Exercise objective:
Extract every line of text from all of the items below, copying each one character for character. Leave the pictures out of your answer.

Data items

*** Block opens ***

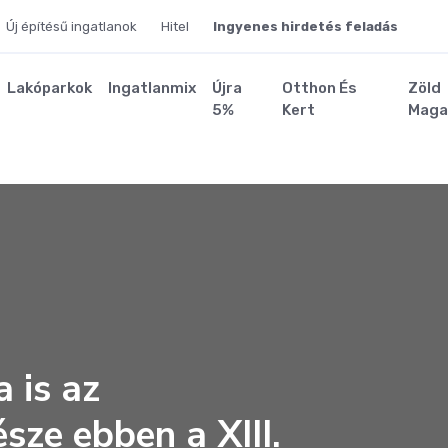
Új építésű ingatlanok
Hitel
Ingyenes hirdetés feladás
Lakóparkok
Ingatlanmix
Újra
Otthon És
Zöld
5%
Kert
Maga
 is az
sze ebben a XIII.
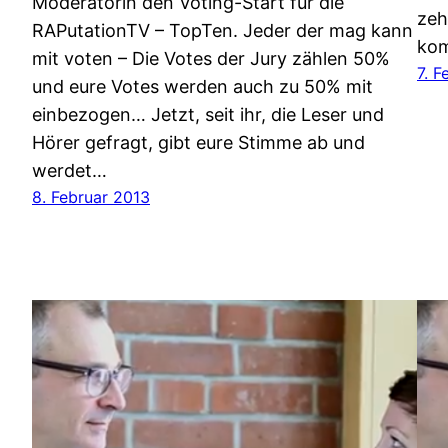
Moderatorin den Voting-Start für die
zeh
RAPutationTV – TopTen. Jeder der mag kann
kom
mit voten – Die Votes der Jury zählen 50%
7. F
und eure Votes werden auch zu 50% mit
einbezogen… Jetzt, seit ihr, die Leser und
Hörer gefragt, gibt eure Stimme ab und
werdet…
8. Februar 2013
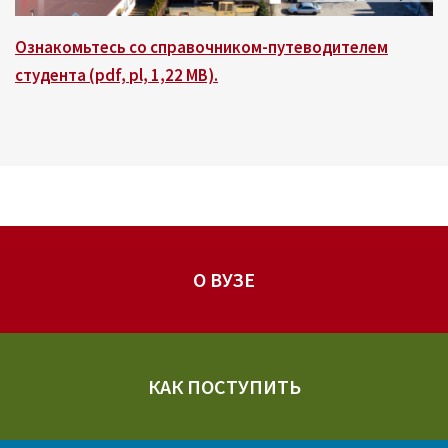
Ознакомьтесь со справочником-путеводителем
студента (pdf, pl, 1,22 MB).
О ВУЗЕ
КАК ПОСТУПИТЬ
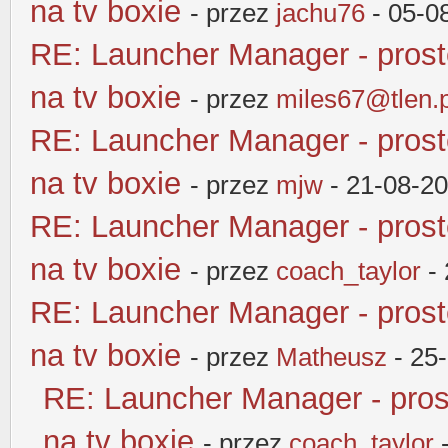
na tv boxie
- przez
jachu76
- 05-0
RE: Launcher Manager - pros
na tv boxie
- przez
miles67@tlen.p
RE: Launcher Manager - pros
na tv boxie
- przez
mjw
- 21-08-20
RE: Launcher Manager - pros
na tv boxie
- przez
coach_taylor
- 
RE: Launcher Manager - pros
na tv boxie
- przez
Matheusz
- 25
RE: Launcher Manager - pros
na tv boxie
- przez
coach_taylor
-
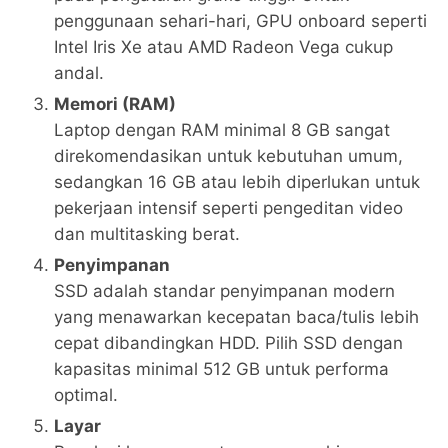
penggunaan sehari-hari, GPU onboard seperti
Intel Iris Xe atau AMD Radeon Vega cukup
andal.
Memori (RAM)
Laptop dengan RAM minimal 8 GB sangat
direkomendasikan untuk kebutuhan umum,
sedangkan 16 GB atau lebih diperlukan untuk
pekerjaan intensif seperti pengeditan video
dan multitasking berat.
Penyimpanan
SSD adalah standar penyimpanan modern
yang menawarkan kecepatan baca/tulis lebih
cepat dibandingkan HDD. Pilih SSD dengan
kapasitas minimal 512 GB untuk performa
optimal.
Layar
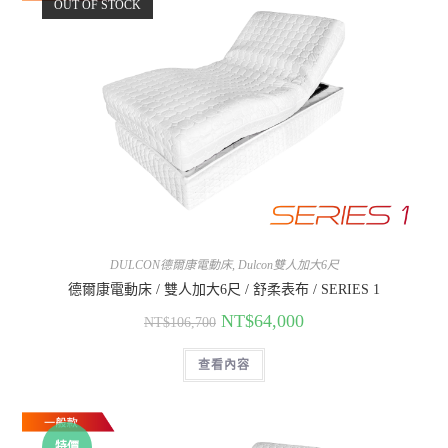
OUT OF STOCK
DULCON德爾康電動床
,
Dulcon雙人加大6尺
德爾康電動床 / 雙人加大6尺 / 舒柔表布 / SERIES 1
NT$
64,000
NT$
106,700
查看內容
特價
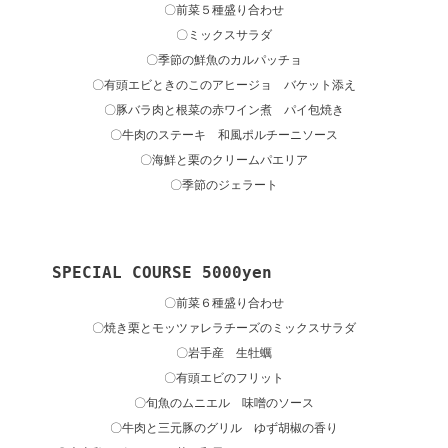
〇前菜５種盛り合わせ
〇ミックスサラダ
〇季節の鮮魚のカルパッチョ
〇有頭エビときのこのアヒージョ バケット添え
〇豚バラ肉と根菜の赤ワイン煮 パイ包焼き
〇牛肉のステーキ 和風ポルチーニソース
〇海鮮と栗のクリームパエリア
〇季節のジェラート
　　SPECIAL COURSE 5000yen
〇前菜６種盛り合わせ
〇焼き栗とモッツァレラチーズのミックスサラダ
〇岩手産 生牡蠣
〇有頭エビのフリット
〇旬魚のムニエル 味噌のソース
〇牛肉と三元豚のグリル ゆず胡椒の香り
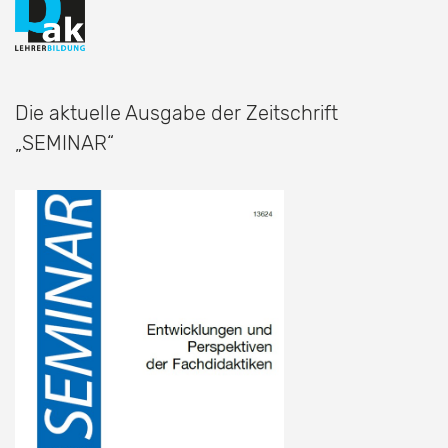
Die aktuelle Ausgabe der Zeitschrift
„SEMINAR“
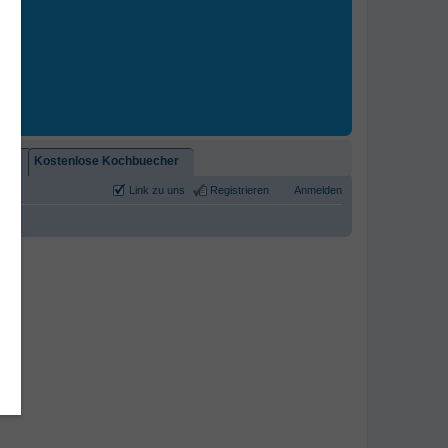
2)!
Kostenlose Kochbuecher
Link zu uns
Registrieren
Anmelden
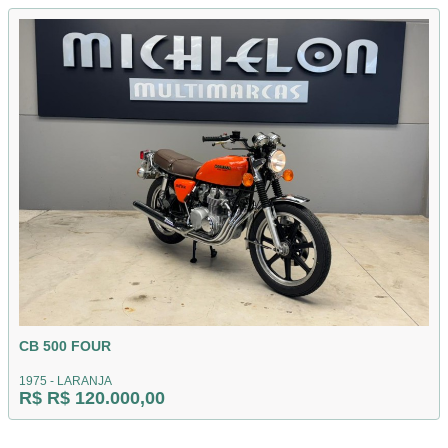
CB 500 FOUR
1975 - LARANJA
R$ R$ 120.000,00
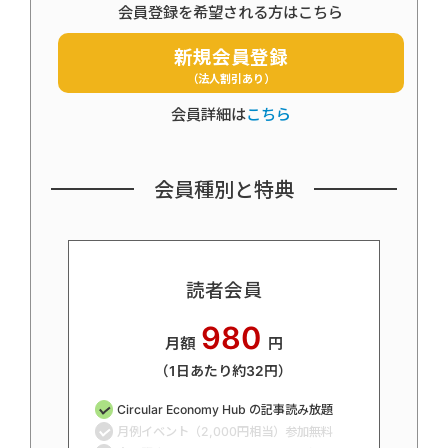
会員登録を希望される方はこちら
新規会員登録
（法人割引あり）
会員詳細は
こちら
会員種別と特典
読者会員
980
月額
円
（1日あたり約32円）
Circular Economy Hub の記事読み放題
月例イベント（2,000円相当）参加無料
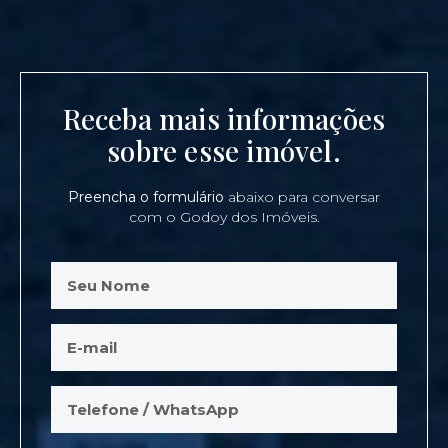
Receba mais informações
sobre esse imóvel.
Preencha o formulário
abaixo para conversar
com o Godoy dos Imóveis.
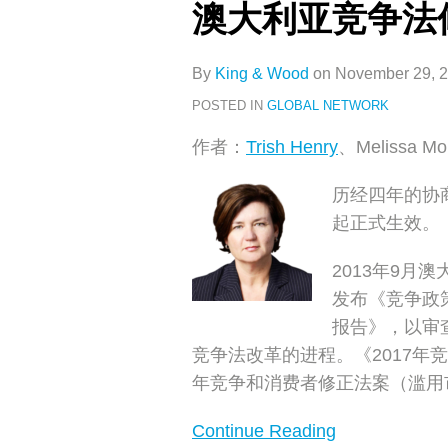
澳大利亚竞争法
利
亚
竞
By
King & Wood
on
November 29, 
争
POSTED IN
GLOBAL NETWORK
法
​作者：
Trish Henry
、Melissa
修
正
历经四年的协
条
起正式生效。
款
正
2013年9月
式
发布《竞争政
生
报告》，以审
效
竞争法改革的进程。《2017年
年竞争和消费者修正法案（滥用
Continue Reading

*** Block closes ***

Written solution:
Új építésű ingatlanok
Hitel
Ingyenes hirdetés feladás
Lakóparkok
Ingatlanmix
Újra
Otthon És
Zöld
5%
Kert
Maga
 is az
sze ebben a XIII.
Moderatorin den Voting-Start für die
zeh
RAPutationTV – TopTen. Jeder der mag kann
kom
mit voten – Die Votes der Jury zählen 50%
7. F
und eure Votes werden auch zu 50% mit
einbezogen… Jetzt, seit ihr, die Leser und
Hörer gefragt, gibt eure Stimme ab und
werdet…
8. Februar 2013
Ознакомьтесь со справочником-путеводителем
студента (pdf, pl, 1,22 MB).
О ВУЗЕ
КАК ПОСТУПИТЬ
na tv boxie
- przez
jachu76
- 05-0
RE: Launcher Manager - pros
na tv boxie
- przez
miles67@tlen.p
RE: Launcher Manager - pros
na tv boxie
- przez
mjw
- 21-08-20
RE: Launcher Manager - pros
na tv boxie
- przez
coach_taylor
- 
RE: Launcher Manager - pros
na tv boxie
- przez
Matheusz
- 25
RE: Launcher Manager - pros
na tv boxie
- przez
coach_taylor
-
penggunaan sehari-hari, GPU onboard seperti
Intel Iris Xe atau AMD Radeon Vega cukup
andal.
Memori (RAM)
Laptop dengan RAM minimal 8 GB sangat
direkomendasikan untuk kebutuhan umum,
sedangkan 16 GB atau lebih diperlukan untuk
pekerjaan intensif seperti pengeditan video
dan multitasking berat.
Penyimpanan
SSD adalah standar penyimpanan modern
yang menawarkan kecepatan baca/tulis lebih
cepat dibandingkan HDD. Pilih SSD dengan
kapasitas minimal 512 GB untuk performa
optimal.
Layar
OUT OF STOCK
DULCON德爾康電動床
,
Dulcon雙人加大6尺
德爾康電動床 / 雙人加大6尺 / 舒柔表布 / SERIES 1
NT$
64,000
NT$
106,700
查看內容
特價
〇前菜５種盛り合わせ
〇ミックスサラダ
〇季節の鮮魚のカルパッチョ
〇有頭エビときのこのアヒージョ バケット添え
〇豚バラ肉と根菜の赤ワイン煮 パイ包焼き
〇牛肉のステーキ 和風ポルチーニソース
〇海鮮と栗のクリームパエリア
〇季節のジェラート
　　SPECIAL COURSE 5000yen
〇前菜６種盛り合わせ
〇焼き栗とモッツァレラチーズのミックスサラダ
〇岩手産 生牡蠣
〇有頭エビのフリット
〇旬魚のムニエル 味噌のソース
〇牛肉と三元豚のグリル ゆず胡椒の香り
Die aktuelle Ausgabe der Zeitschrift
„SEMINAR“
2)!
Kostenlose Kochbuecher
Link zu uns
Registrieren
Anmelden
CB 500 FOUR
1975 - LARANJA
R$ R$ 120.000,00
会員登録を希望される方はこちら
新規会員登録
（法人割引あり）
会員詳細は
こちら
会員種別と特典
読者会員
980
月額
円
（1日あたり約32円）
Circular Economy Hub の記事読み放題
月例イベント（2,000円相当）参加無料
Receba mais informações
sobre esse imóvel.
Preencha o formulário
abaixo para conversar
com o Godoy dos Imóveis.
澳大利亚竞争法
利
亚
竞
By
King & Wood
on
November 29, 
争
POSTED IN
GLOBAL NETWORK
法
​作者：
Trish Henry
、Melissa
修
正
历经四年的协
条
起正式生效。
款
正
2013年9月
式
发布《竞争政
生
报告》，以审
效
竞争法改革的进程。《2017年
年竞争和消费者修正法案（滥用
Continue Reading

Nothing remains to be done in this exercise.